Lastly, yes, of course the Apostles, and other Disciples ‘got it wrong’. Meaning, that they still were human , and sinned. But they (most of them, not all) had Faith that gave them Salvation for Eternity. These statements are not an ‘opinion’, they are simply made in agreement with God’s Word. {which is the same as God.)


It sounds like a good idea, but I have to wonder — whose interpretation of Bible truth are you talking about? That’s where I think the problem lies. Is it a truth to say that creationism is the only proper way to teach the science of our beginnings or is evolution a viable option? Does life begin at conception or at some other point in time? Even the Hebrews waited until a child was at least a week old before naming it or circumcising it. So whose interpretation of Bible truth do we go by? Do we take seriously the words of Jesus about caring for widows, orphans, the poor, the sick, and the like or do we focus on issues about which Jesus did not speak — abortion, GLBT rights, gender equality?

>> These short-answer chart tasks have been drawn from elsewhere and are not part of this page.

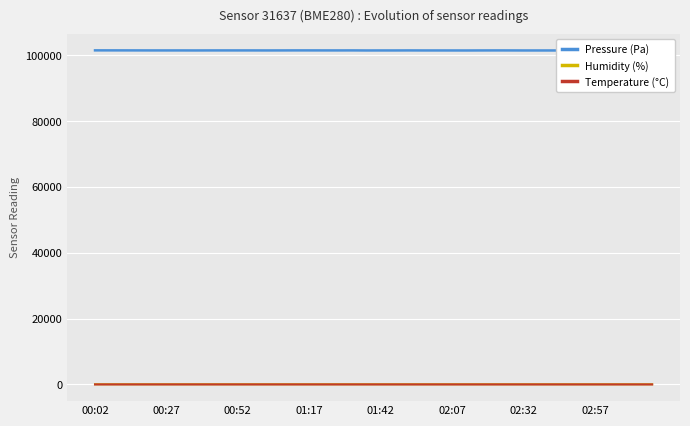

What is the maximum value for Humidity (%)?

61.3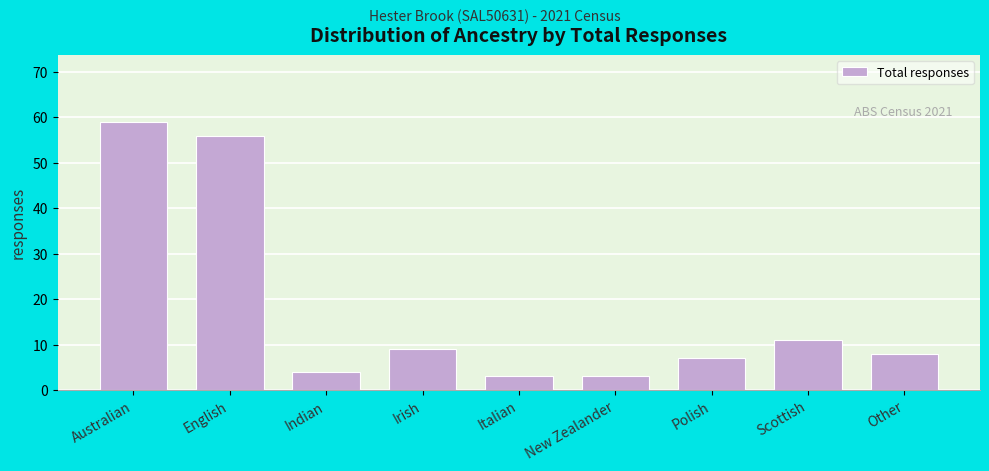

Reading left to right, transcribe all the data shown in this chart.

Australian=59	English=56	Indian=4	Irish=9	Italian=3	New Zealander=3	Polish=7	Scottish=11	Other=8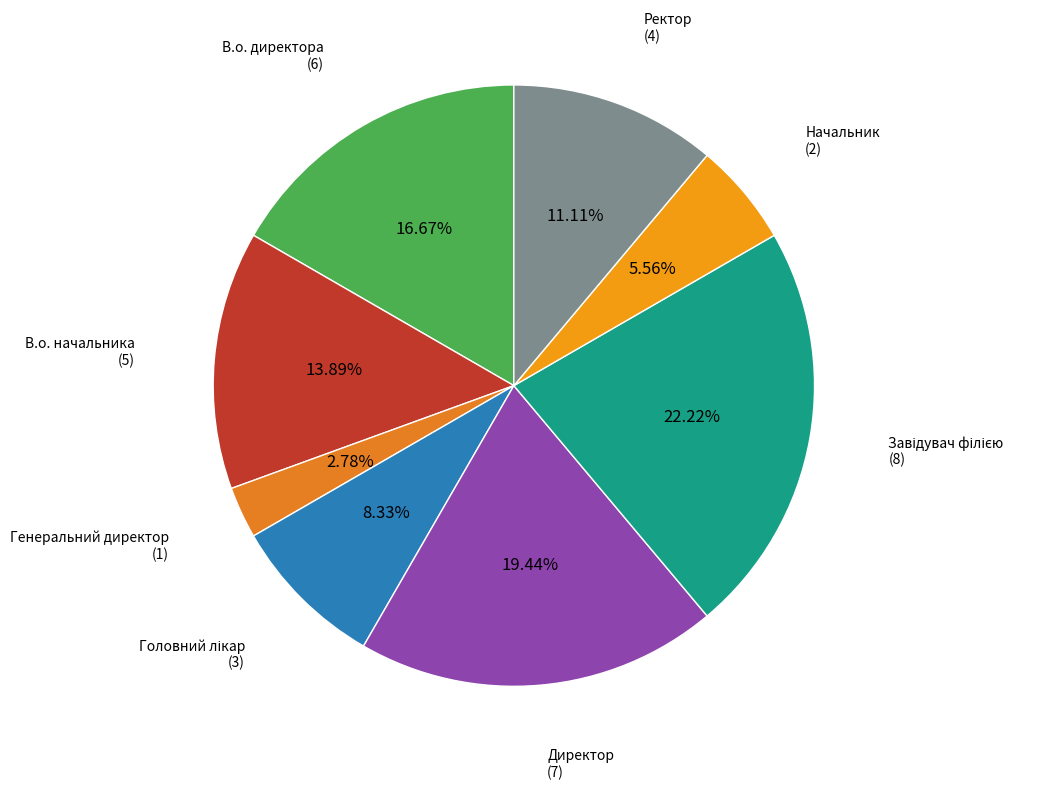

To the nearest percent, what is the average slice percentage?

12%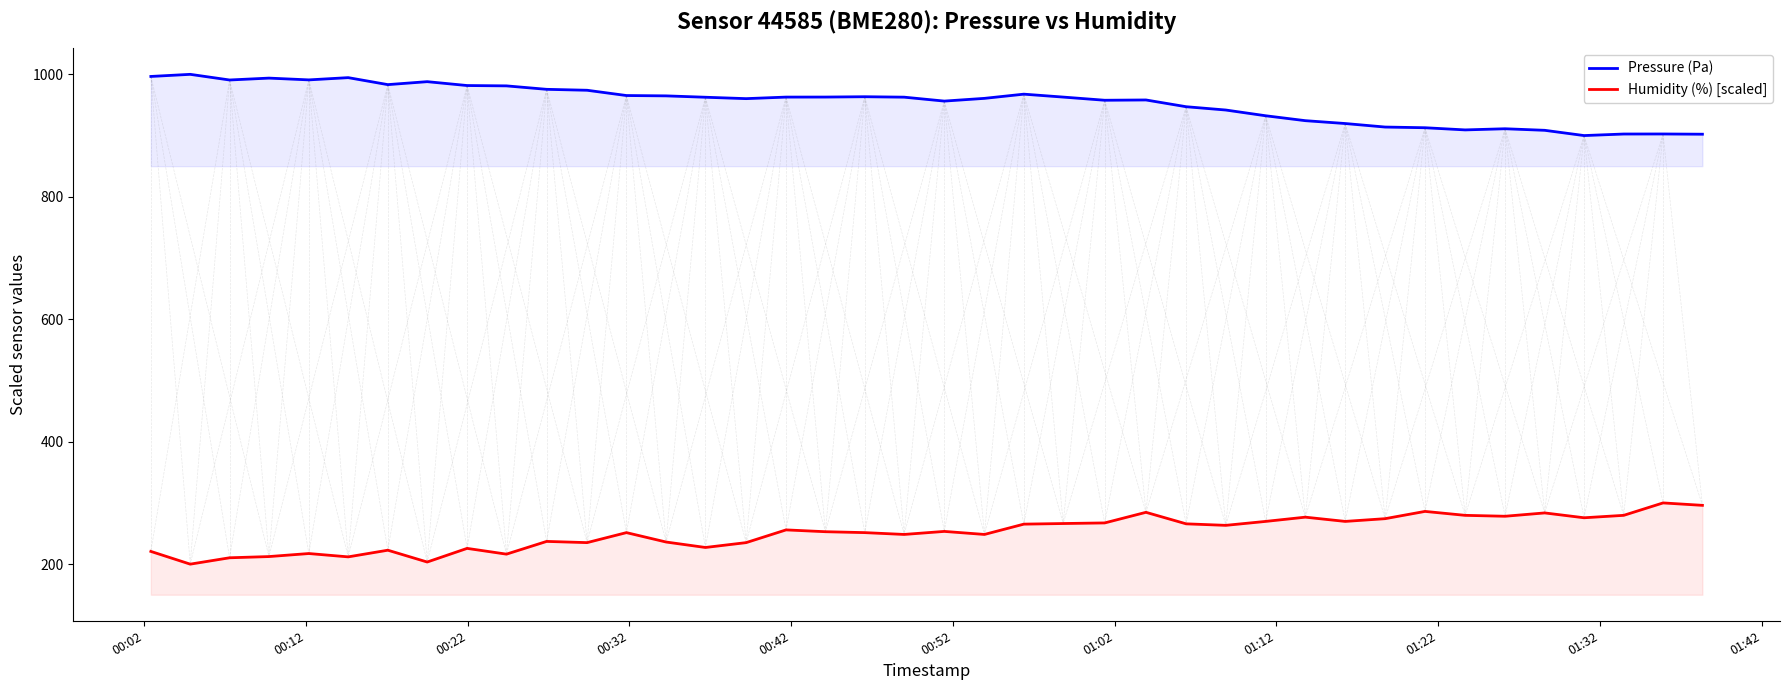

True or false: Pressure (Pa) and Humidity (%) [scaled] cross at least once.

False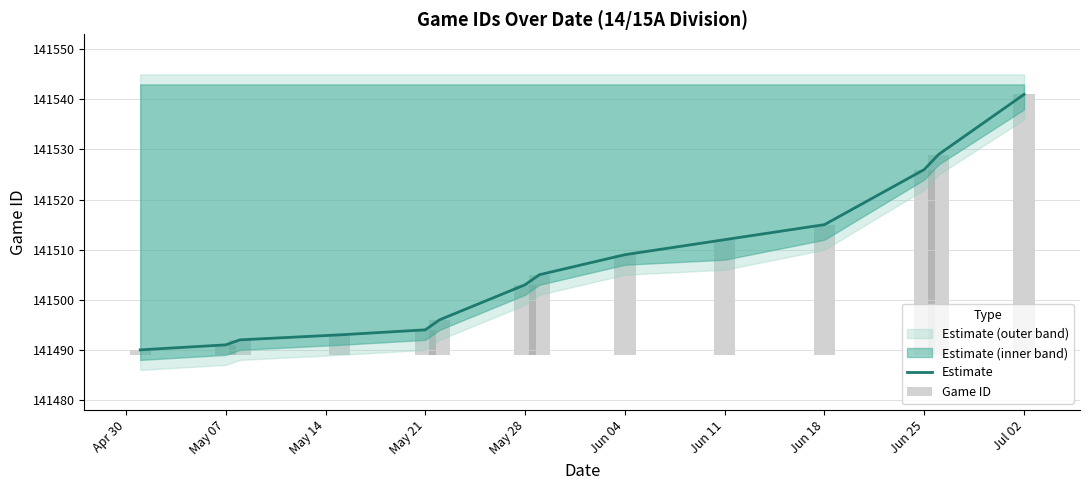

The Estimate series shows 196499 at Jun 11. True or false?

False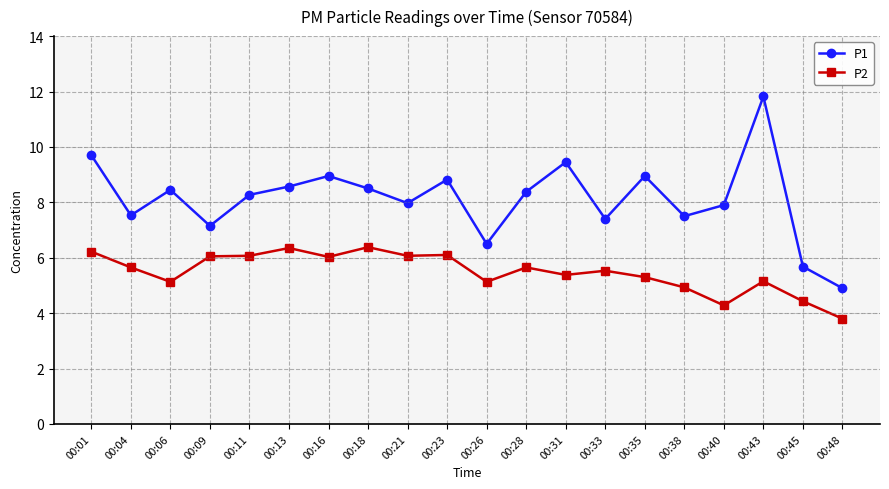

In P1, how many points are higher than both neighbors (excluding endpoints)?

6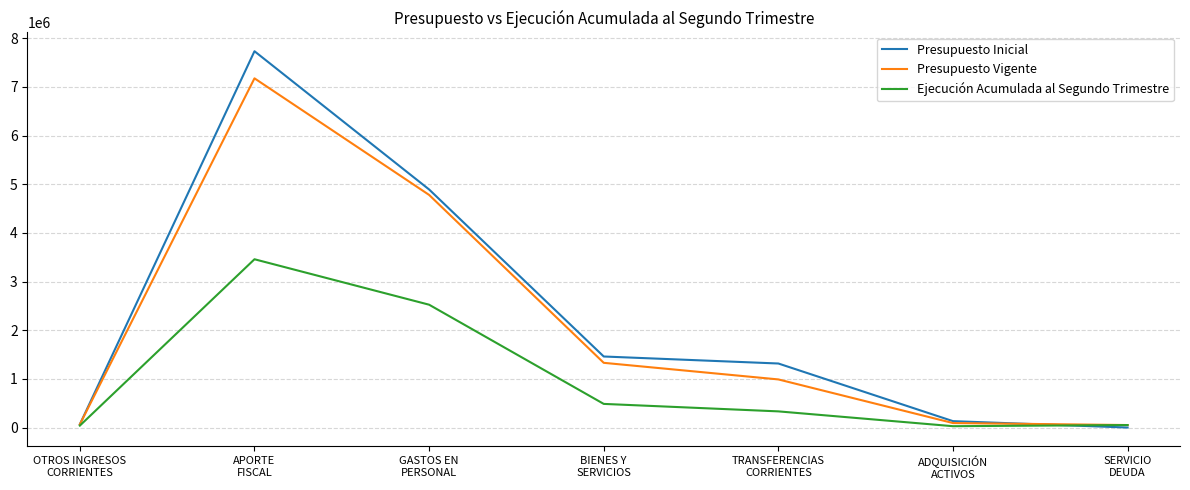

What is the greatest value displayed?

7731630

I am not willing to force those who follow other faiths to live by Christian rules if it goes against their own beliefs. I am reminded of the Puritans who left England because they were persecuted for their practice of faith but when they got here they did exactly the same thing to Quakers and others who came into their territory.

I think it is enough for Christians to follow Christian rules, but I think that we have to be careful and also humble enough to recognize that even the disciples did not always get it right every time. I don’t know that we can take that chance either.

Thanks for your comment.


Loved the scripture you chose, and yes, it’s a jagged pill. (because our real selves are so selfish).

God (the God of Abraham, Isaac, Jacob…) always intended his people to have him as their exclusive Ruler, but as you know, the Hebrews wanted to be like the pagan communities, and have their own ‘King’. And that is the way things have been ever since…. (although, hugely disappointing to God). Now we live in a country were ‘Separation of Church & State’, has morphed into something completely different than it was intended. Personally, I would much rather live in a Christian country, that had God & his Word as our only rule of Law. Considering, the present state of violence & immorality, would it be so bad to teach Bible Truth in the public arena? What harm would come of it?